On space of integrable quantum field theories

TL;DR

This paper investigates how 2D integrable quantum field theories can be deformed while preserving integrability, revealing a universal structure of scalar operators linked to conserved quantities and exploring their effects on the theories' S-matrices and form factors.

Contribution

It introduces a universal class of integrable deformations generated by scalar fields associated with conserved currents, including the special case of the $(Tar T)$ deformation, and analyzes their properties.

Findings

Infinitely many integrable deformations generated by scalar fields $X_s$.

The scalar $X_1$ coincides with the $(Tar T)$ operator.

Deformations by $X_1$ are solvable even for non-integrable theories.

Abstract

We study deformations of 2D Integrable Quantum Field Theories (IQFT) which preserve integrability (the existence of infinitely many local integrals of motion).

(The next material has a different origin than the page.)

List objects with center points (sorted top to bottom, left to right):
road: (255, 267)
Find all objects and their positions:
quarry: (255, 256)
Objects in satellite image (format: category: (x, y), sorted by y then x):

The IQFT are understood as "effective field theories", with finite ultraviolet cutoff. We show that for any such IQFT there are infinitely many integrable deformations generated by scalar local fields $X_s$, which are in one-to-one correspondence with the local integrals of motion; moreover, the scalars $X_s$ are built from the components of the associated conserved currents in a universal way. The first of these scalars, $X_1$, coincides with the composite field $(T{\bar T})$ built from the components of the energy-momentum tensor. The deformations of quantum field theories generated by $X_1$ are "solvable" in a certain sense, even if the original theory is not integrable. In a massive IQFT the deformations $X_s$ are identified with the deformations of the corresponding factorizable S-matrix via the CDD factor. The situation is illustrated by explicit construction of the form factors of the operators $X_s$ in sine-Gordon theory. We also make some remarks on the problem of UV completeness of such integrable deformations.